К тому времени вихрь революции еще не закружил Витебск, и Шагалы поселились в доме родителей Беллы, вновь обретя покой и комфорт. Марк вернулся к живописи. Именно в этот период были написаны «Над городом», «Прогулка», «Двойной портрет с бокалом вина». Однако революционный дух, которым он заразился в Петербурге, вскоре дал о себе знать.

Шагал, пожалуй, первым обратился к Луначарскому с предложением организовать в Витебске школу изобразительных искусств. Ответ, который хоть пришел и не сразу, превзошел все ожидания Марка. 12 сентября 1918 г. он был назначен уполномоченным коллегии по делам искусств Народного комиссариата просвещения в Витебской губернии. А это означало, что в его ведении оказались не только организация школ искусств, но и музеев, выставок и других культурных акций.

Первой такой акцией стало художественное оформление города к первой годовщине Октябрьской революции. За одну ночь улицы Витебска заполнили не только кумачовые транспаранты, но и изображения летящих по воздуху животных в неестественных для них красках. Местная газета назвала это «мистической и формалистической вакханалией». Принятию административных мер к Марку Шагалу как автору эскизов помешало лишь покровительство самого наркома Луначарского. Однако эти модернистские начинания оказались для консервативно настроенных администраторов наивными шалостями по сравнению с тем, что предстояло им увидеть в скором будущем.

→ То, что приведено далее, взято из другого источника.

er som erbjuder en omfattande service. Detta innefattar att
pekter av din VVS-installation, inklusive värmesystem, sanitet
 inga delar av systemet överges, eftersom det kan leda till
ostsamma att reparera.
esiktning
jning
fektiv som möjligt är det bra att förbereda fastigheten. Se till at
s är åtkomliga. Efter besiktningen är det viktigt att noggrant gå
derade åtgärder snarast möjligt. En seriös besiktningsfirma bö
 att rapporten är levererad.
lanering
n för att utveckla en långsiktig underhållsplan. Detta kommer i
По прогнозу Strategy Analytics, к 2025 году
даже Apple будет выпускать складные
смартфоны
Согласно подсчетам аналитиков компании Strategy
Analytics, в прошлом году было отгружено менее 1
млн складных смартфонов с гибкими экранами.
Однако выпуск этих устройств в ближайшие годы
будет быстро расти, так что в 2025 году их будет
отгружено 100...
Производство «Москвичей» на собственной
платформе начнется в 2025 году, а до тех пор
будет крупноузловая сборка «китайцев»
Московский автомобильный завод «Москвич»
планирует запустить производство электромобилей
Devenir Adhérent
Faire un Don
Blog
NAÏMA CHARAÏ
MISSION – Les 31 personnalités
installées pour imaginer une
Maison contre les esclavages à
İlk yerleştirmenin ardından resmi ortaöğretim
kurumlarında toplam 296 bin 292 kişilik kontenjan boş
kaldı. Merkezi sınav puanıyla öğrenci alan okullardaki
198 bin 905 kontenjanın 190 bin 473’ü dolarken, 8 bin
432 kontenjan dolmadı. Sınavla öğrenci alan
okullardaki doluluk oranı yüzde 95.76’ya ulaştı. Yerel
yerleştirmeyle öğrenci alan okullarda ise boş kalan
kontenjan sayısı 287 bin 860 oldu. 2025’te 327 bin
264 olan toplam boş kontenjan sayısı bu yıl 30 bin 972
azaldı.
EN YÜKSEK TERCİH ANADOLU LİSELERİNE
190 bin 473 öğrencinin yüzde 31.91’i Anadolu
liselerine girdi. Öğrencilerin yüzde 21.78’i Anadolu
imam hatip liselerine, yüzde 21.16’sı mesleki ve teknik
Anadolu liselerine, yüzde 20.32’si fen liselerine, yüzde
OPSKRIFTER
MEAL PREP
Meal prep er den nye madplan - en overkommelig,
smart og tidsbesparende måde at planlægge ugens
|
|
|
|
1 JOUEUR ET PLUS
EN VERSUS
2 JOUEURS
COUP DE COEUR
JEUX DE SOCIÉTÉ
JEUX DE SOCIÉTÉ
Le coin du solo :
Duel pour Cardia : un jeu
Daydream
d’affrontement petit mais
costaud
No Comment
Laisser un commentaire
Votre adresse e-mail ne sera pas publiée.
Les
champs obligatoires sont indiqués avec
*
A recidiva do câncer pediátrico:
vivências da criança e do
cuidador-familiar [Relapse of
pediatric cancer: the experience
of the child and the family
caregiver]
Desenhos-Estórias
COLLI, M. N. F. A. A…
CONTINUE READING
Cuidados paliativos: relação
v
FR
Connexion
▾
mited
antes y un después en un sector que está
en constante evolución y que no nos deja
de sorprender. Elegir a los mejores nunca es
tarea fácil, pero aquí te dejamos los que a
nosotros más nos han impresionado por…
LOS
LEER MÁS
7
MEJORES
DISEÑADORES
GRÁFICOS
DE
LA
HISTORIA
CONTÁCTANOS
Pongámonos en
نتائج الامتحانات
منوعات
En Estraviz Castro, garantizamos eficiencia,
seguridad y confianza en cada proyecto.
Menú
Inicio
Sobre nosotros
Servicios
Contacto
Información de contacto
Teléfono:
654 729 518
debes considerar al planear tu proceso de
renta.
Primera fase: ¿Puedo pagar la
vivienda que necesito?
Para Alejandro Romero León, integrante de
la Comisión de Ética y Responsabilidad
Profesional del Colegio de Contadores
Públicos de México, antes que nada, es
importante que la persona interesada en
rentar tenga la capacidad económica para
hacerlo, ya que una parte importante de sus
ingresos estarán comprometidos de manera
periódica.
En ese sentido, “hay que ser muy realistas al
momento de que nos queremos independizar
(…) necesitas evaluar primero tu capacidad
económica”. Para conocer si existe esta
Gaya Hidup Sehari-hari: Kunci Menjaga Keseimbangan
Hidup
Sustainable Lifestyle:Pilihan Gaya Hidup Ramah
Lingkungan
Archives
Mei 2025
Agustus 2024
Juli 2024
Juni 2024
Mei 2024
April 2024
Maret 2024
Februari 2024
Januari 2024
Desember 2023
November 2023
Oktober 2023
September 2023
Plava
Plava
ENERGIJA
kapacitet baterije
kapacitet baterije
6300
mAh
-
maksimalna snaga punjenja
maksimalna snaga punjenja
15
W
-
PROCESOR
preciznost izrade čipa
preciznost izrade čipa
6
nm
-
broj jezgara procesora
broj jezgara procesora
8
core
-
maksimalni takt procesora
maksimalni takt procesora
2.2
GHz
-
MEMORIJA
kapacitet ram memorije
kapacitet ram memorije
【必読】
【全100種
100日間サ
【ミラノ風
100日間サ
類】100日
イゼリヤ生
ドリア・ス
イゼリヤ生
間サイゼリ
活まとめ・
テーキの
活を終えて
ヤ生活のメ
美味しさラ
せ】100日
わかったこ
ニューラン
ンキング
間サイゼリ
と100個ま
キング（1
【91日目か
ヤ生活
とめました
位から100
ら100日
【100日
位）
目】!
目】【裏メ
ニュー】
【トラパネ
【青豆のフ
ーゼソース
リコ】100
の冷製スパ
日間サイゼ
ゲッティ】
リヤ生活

Для работы в школе, которая была открыта в конце января 1919 г. в бывшем доме банкира на улице Бухаринской (ныне улица «Правды») под названием Народное художественное училище, он пригласил целую плеяду российских художников-модернистов. Этому способствовали не только атмосфера творческой свободы в школе и городе, но и благоприятная продовольственная ситуация.

Первым директором училища стал Мстислав Добужинский – один из наставников Марка Шагала в школе Званцевой в Петербурге. После его отъезда, с весны 1919 г. руководить училищем стал сам Шагал. В школе преподавали Иван Пуни, его жена Ксения Богуславская и, конечно же, Юрий Пэн. Шагал пригласил его не только по старой памяти как своего учителя, но и в качестве противовеса все громче заявлявшим о себе супрематистам. Их идеолог Казимир Малевич приехал в Витебск по приглашению Эль Лисицкого в конце 1919 г. После длительных творческих поисков, переходя от «русского импрессионизма» к неопримитивизму, он в то время остановился на геометрической абстракции, названной супрематизмом, или беспредметной живописью. Позже Малевич будет вынужден отказаться и от этого течения, но тогда он находил все новых последователей, в том числе и в стенах витебского Народного художественного училища. Это не могло не вызывать чувства ревности у Шагала, который был вечно занят добыванием бумаги, красок, наконец, хлеба для преподавателей и учащихся и, конечно, не мог оказывать большое влияние на художественный процесс. Лишь успех на состоявшейся в апреле—июне 1919 г. в петроградском Зимнем дворце Первой государственной выставке революционного искусства успокаивал его творческое самолюбие. На ней государством было куплено восемь работ художника.

Циркуляр отдела ИЗО Художественной секции Наркомпроса РСФСР Витебскому губисполкому о назначении коллегией по делам искусств и художественной промышленности художника Марка Шагала уполномоченным по делам искусств Витебской губернии. 14 сентября 1918 г.

Здание Витебского художественного училища. Бухаринская ул., 10

Тем временем политическая ситуация оставалась напряженной. На западе большая часть Беларуси была оккупирована Польшей, к югу от Витебска продолжалась гражданская война. Положение с продовольствием все ухудшалось. Дом родителей Беллы конфисковали, и пришлось скитаться по чужим углам. Культура все более отодвигалась на задний план. Преподаватели стали разъезжаться. Конфликт в стенах училища так и не удалось погасить. Более того, как писал Шагал в своих мемуарах «Моя жизнь», в его отсутствие было принято решение предложить ему покинуть училище в течение 24 часов. Все это заставило Шагала уехать в Москву в июне 1920 г. Лисицкий оставался в Витебске до начала 1921 г., Малевич продержался до 1922 г.